|Photo: Matthias Göritz
|Matthias Göritz: question your ideals
Striving onward - Faust, first and second part!
Which book should every young European read? Faust. Not "have read", but "read." Why? Faust is the true hero of modern Europe. He despairs over the world of books, over the vaults of paper, the stale smell of his own learnedness, which leads him to nothing but the endless repetition of the same thing. He wants to know "what holds the world together in its essence" - and he gives everything for it. He makes a pact with the devil - and thanks to Mephisto, this leads to some of the most insane dialogues in literature. What Goethe presents us with is a more extreme version of the Don Quixote/Sancho Panza pair. Servant and master can no longer be separated from one another as easily as the knight who forgets himself and is lifted up in illusions, and his pragmatic companion. Between Faust and Mephisto, a battle rages. A battle for the soul, for happiness, for understanding. Mephisto promises Faust that with his help, he will come to know and rule the kingdoms of the world and their splendours, from the beautiful Margarethe, his first victim, to the worldly imperial court, right up to the misty illusions of the ancient world. Everything is reflected glory, all values are called into question. Only the energy of search remains for Faust, this wonderful, obstinate, dangerous striving onwards: further, ever further, the maxim which, in the last decade, even drove the goalkeeping legend Oliver Kahn.
born in Hamburg, 1969, author of "The Short Dream of Jakob Voss" and two poem anthologies: "Loops" (2001) and "Pools" (2006).
And isn't that what we need? To go further and ever further? To question all our ideals, to try out every kind of life, to ask questions, set our own aims, refusing to let them simply be dictated to us by books, by staid authorities, by rules?
Faust is a living encyclopedia. With Mephisto leading him, he can do almost anything - it's just a shame that the witty one, the clever, erotic one is, of course, the devil. "Two souls, alas, are housed within my breast." And when you read Faust, you see that even more ouls are housed there. The European house is a full house, a self-contradictory house. And Mephisto is "the spirit which denies" - not a Cicero, not a good Virgil who leads Dante into the underworld, so that he can be saved in the end by his ascension into Heaven in elegant Terza Rima - he is the kick which we all need. In Faust, redemption comes... read it yourself! It comes! Perhaps earlier than one expects. Because it's all drama, too: the prologue, the Job-like wager in heaven between God and Mephisto, the debauched carneval interludes of the Walpurgis Night. And in Goethe's language, you see it all: the turbulent, the unfathomable, the hazardous.
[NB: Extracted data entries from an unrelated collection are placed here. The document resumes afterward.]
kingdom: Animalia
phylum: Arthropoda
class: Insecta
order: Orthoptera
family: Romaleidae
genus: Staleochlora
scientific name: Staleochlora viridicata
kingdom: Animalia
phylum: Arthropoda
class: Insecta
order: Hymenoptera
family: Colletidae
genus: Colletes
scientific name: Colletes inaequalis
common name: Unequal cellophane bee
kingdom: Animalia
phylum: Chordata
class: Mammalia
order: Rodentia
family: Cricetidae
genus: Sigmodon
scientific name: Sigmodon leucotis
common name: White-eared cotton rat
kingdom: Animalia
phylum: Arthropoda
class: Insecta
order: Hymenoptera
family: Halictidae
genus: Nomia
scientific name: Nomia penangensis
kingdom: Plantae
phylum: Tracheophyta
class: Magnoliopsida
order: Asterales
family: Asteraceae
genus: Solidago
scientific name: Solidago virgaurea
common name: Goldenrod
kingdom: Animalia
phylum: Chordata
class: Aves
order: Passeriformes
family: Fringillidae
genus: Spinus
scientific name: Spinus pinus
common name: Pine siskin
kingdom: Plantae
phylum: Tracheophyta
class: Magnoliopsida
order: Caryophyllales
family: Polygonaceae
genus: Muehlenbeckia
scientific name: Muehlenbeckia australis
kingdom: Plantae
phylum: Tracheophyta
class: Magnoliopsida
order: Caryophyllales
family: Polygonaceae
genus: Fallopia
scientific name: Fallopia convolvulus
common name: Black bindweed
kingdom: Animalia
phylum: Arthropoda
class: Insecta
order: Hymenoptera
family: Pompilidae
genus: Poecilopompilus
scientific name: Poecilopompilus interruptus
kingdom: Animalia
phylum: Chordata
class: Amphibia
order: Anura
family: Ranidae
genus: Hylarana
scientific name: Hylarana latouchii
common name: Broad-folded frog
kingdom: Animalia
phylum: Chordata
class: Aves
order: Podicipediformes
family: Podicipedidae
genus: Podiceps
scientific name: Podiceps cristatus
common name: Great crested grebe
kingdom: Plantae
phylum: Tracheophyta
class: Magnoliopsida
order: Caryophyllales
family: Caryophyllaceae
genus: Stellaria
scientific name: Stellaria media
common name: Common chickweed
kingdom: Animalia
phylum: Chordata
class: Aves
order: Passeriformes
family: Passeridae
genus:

There is no Wikipedia short-cut for reading Faust.
The reading itself becomes a quest - and the whole story is elusive. Is it a tragedy? A horror-thriller? A bad trip? An episodic epic? A joke? A religious-idealistic delirium? Faust - and in this the book is closer to us at the start of the 21st century than any other - is a hymn to the search, to the strivings of the individual, but also a warning against their consequences. Because he who never stops - like Faust, whose exclamation, "stay a while! You are so fair!" with which he would lose the bet, is only spoken once in the subjunctive mood - falls into the trap. His search becomes a hurtling standstill through the centuries. The more he uses his means of power, Mephisto, the more he becomes the manipulated manipulator, even when he believes he's using it for a good cause, as he does at the very end of Part 2 in order to colonise the sea, in a modern land reclamation project which has in no way been outstripped by the gigantomania of the Chinese Three Gorges Dam, the styling of the coast of Dubai or Nasa's plans for the colonisation of Mars.
Faust can only continue his mission if he forgets. Continually forgets. Lethe, not Mnemosyne. Constant remembering would mean death. The work is about the balance which we have to find: between action, remembering and forgetting. And it shows us, without any kind of trite moralising, what it's like to be the one who strives onward, hungry and always in danger of becoming a hero or a mass-murderer along the way. Very European!